Des dizaines de milliers de Bangladais qui travaillaient en Libye pour de grandes firmes étrangères ont été abandonnés à leur sort au milieu des violences qui secouent le pays. Terrorisés, sans ressources, ceux qui ont réussi à fuir s'entassent à la frontière tunisienne. Mais des milliers d'autres sont retenus en Libye.

Humayun Khabir et ses compatriotes bangladais ont tenté pendant plusieurs jours de protéger le chantier de construction de la firme coréenne Hanil, responsable d'un immense projet immobilier en banlieue de Tripoli. Mais les brigands étaient trop nombreux. Ils sont entrés dans le chantier armés de fusils et des machettes et ont tout saccagé.

Les responsables coréens de la firme, qui emploie 2000 Bangladais en Libye, s'étaient déjà enfuis sans demander leur reste. «Ils nous ont abandonnés là-bas», dit M. Khabir, arrivé mercredi soir au poste-frontière de Ras Jdir, en Tunisie.

Les trois heures de route entre Tripoli et la frontière ont été les plus longues de sa vie. Arrêtés à une vingtaine de barrages routiers, les Bangladais ont été dévalisés. «Ils ont pris nos montres, nos portables, notre argent, même nos cigarettes et nos vêtements.

- Qui?

- Des civils ou des policiers, ce n'était pas clair.»

M. Khabir se trouve maintenant en Tunisie, mais son calvaire n'est pas terminé pour autant. Il campe à même le sol aux abords du poste-frontière, avec plus de 5000 compatriotes, dans des conditions épouvantables. Et les autorités s'attendent à ce que 30 000 autres Bangladais arrivent en Tunisie dans les prochains jours.

«Nous allons mourir si nous restons ici!» se désespère Arefur Rahman en montrant les détritus et les flaques d'eau stagnante au coeur du campement surpeuplé. «Nous n'avons pas de douche, pas de toilettes, pas de nourriture correcte. Nous devons rentrer au Bangladesh de toute urgence, mais notre gouvernement ne fait rien pour nous aider.»

Livrés à eux-mêmes

Le Bangladais Salem Zera travaillait pour la firme de génie chinoise Sinomach à Tripoli. Aujourd'hui, il croupit au camp de réfugiés pendant que les employés chinois de la firme sont logés dans un hôtel quatre étoiles à Zarzis, station balnéaire au bord de la Méditerranée.

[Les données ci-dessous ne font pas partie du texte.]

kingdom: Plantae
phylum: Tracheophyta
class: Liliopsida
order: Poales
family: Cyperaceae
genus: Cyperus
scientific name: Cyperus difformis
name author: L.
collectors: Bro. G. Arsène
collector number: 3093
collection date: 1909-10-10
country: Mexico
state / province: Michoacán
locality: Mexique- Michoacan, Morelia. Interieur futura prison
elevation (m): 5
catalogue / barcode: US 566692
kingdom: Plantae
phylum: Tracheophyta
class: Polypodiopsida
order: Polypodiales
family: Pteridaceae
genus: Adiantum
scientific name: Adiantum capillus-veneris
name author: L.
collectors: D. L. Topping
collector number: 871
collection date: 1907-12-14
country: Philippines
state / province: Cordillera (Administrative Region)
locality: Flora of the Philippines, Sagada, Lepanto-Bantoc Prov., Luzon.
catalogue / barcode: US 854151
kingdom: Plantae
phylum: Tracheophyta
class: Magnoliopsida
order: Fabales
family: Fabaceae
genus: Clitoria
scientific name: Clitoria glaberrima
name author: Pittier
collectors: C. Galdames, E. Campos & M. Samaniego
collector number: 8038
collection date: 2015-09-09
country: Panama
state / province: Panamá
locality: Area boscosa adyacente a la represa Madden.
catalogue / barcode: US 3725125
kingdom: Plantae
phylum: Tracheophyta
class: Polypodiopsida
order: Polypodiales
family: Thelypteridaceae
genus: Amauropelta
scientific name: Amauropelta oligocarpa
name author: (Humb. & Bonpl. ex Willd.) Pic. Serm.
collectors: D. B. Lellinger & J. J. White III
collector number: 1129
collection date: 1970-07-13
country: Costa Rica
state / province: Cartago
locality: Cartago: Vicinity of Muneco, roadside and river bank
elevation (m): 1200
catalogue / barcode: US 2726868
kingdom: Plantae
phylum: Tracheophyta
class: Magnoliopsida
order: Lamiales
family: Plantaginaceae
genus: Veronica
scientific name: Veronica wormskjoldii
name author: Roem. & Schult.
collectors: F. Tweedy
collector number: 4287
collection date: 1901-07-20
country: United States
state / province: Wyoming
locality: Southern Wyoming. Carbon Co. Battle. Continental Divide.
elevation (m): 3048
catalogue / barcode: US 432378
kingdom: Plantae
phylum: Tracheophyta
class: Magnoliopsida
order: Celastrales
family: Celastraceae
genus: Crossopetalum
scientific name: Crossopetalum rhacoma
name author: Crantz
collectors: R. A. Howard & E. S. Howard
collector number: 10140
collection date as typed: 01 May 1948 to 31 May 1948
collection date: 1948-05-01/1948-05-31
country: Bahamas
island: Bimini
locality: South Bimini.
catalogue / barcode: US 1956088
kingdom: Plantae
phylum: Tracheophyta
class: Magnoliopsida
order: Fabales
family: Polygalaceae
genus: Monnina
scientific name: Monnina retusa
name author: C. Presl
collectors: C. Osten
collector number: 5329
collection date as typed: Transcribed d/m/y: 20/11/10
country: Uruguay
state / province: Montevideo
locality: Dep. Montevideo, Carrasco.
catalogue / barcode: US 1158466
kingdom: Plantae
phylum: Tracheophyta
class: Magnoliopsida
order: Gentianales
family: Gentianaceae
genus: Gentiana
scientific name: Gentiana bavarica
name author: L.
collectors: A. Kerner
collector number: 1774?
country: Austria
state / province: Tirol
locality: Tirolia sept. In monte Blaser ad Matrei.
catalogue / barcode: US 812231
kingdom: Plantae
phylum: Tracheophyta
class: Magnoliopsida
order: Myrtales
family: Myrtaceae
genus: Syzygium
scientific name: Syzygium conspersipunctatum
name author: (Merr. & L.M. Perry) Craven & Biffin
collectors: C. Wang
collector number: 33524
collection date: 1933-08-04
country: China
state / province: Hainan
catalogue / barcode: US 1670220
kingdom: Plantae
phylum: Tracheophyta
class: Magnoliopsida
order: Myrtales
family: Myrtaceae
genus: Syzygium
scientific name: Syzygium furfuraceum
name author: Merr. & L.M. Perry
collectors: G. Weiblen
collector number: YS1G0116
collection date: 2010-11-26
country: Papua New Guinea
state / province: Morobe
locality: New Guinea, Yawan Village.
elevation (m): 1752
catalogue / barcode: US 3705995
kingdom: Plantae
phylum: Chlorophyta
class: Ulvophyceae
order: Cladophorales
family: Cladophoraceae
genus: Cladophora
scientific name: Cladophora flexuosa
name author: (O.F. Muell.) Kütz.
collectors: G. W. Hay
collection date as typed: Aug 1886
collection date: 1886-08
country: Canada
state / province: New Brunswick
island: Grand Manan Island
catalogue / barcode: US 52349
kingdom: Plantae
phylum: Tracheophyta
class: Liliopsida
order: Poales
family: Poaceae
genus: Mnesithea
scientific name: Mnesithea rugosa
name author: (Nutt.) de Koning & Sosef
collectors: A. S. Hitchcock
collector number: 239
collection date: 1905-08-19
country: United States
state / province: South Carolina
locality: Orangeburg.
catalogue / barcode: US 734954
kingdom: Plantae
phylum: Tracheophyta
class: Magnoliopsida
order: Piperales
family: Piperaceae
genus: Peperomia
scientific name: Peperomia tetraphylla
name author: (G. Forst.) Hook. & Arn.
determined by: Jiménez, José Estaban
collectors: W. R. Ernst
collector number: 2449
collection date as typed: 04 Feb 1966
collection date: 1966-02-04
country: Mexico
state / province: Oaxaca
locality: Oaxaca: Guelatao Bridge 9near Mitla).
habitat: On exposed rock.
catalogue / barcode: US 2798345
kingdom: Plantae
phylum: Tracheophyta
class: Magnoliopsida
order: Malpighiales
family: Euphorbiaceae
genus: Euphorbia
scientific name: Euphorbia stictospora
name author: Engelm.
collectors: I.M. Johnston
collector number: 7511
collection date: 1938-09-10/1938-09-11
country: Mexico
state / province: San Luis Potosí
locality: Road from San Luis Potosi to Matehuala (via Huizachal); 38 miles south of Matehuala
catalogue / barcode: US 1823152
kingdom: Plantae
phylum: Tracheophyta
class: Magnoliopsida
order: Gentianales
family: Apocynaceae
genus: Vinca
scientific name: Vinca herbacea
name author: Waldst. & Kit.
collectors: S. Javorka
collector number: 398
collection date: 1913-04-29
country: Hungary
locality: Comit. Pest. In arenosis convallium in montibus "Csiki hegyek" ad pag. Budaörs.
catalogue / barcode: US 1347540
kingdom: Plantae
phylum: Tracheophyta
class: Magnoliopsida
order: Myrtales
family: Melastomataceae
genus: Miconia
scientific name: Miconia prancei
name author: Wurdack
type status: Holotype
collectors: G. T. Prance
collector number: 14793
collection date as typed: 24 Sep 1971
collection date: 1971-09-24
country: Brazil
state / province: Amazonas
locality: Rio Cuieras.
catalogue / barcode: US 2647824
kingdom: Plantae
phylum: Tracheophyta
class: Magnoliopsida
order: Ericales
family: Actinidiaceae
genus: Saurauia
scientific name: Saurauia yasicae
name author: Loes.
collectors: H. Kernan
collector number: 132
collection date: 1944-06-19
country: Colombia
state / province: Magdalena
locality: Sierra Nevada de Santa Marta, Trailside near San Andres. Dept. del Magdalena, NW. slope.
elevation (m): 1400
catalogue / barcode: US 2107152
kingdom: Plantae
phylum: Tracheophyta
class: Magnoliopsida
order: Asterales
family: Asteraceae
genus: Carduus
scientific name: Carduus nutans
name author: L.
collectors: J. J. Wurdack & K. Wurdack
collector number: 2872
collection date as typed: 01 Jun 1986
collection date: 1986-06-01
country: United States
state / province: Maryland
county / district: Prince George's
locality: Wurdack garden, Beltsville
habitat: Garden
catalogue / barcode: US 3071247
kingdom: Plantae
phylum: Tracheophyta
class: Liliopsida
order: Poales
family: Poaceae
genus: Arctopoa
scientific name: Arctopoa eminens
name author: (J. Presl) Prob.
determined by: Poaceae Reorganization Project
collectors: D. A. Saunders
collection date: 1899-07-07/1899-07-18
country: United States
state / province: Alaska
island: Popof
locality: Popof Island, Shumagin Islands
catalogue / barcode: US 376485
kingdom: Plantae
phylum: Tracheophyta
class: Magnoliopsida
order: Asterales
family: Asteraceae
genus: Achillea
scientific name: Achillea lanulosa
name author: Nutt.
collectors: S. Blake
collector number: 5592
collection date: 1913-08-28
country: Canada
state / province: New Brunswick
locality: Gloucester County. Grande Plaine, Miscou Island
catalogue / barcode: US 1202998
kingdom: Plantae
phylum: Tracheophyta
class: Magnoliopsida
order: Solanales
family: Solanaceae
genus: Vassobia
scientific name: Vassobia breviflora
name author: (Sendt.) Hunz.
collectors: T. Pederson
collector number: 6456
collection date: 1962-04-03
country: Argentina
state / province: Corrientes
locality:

Les firmes étrangères établies en Libye ont mis sur pied de coûteux plans de sauvetage pour rapatrier leurs ressortissants. Mais plusieurs n'ont rien prévu pour leur main-d'oeuvre bon marché. Or, ces milliers de travailleurs sont «hautement vulnérables», s'inquiète l'organisme Human Rights Watch (HRW).

«Ceux qui ont le plus besoin d'aide proviennent de pays pauvres d'Asie et d'Afrique. Ils sont retenus à Benghazi et à la frontière tunisienne, leurs gouvernements n'ayant apparemment pas la capacité ou la volonté de les sauver», dit Peter Bouckaert, directeur des urgences de l'organisme.

Le Bangladesh n'a pas les moyens d'organiser un rapatriement d'une telle envergure. C'est d'ailleurs pour échapper à la pauvreté dans son pays que M. Khabir s'est exilé en Libye, il y a un an, laissant sa femme et ses deux petites filles à Dacca. «Au Bangladesh, il n'y a pas de travail pour nous. Nous sommes venus ici pour gagner notre vie.»

Ses compatriotes et lui se retrouvent aujourd'hui sans un sou, pris dans un conflit qui n'est pas le leur. Malgré ses propres tourments, M. Khabir trouve encore le moyen de s'inquiéter pour ses compatriotes restés en Libye. «Ils sont en très mauvaise posture. J'ai peur pour eux.»

Établi à Benghazi, M.Bouckaert affirme que «des milliers et des milliers de travailleurs étrangers» sont bloqués dans la ville, principal siège des insurgés. «Jour après jour, des gouvernements parviennent à envoyer des bateaux pour évacuer des milliers de ressortissants, mais les plus vulnérables sont laissés derrière.» Un membre de HRW a vu deux Africains repoussés d'un navire tunisien à coups de bâtons et de couteaux.

Les travailleurs originaires de l'Afrique subsaharienne doivent pourtant être évacués d'urgence. Plusieurs d'entre eux ont été attaqués par des insurgés, qui les prennent pour des mercenaires africains recrutés par Mouammar Kadhafi pour écraser la rébellion.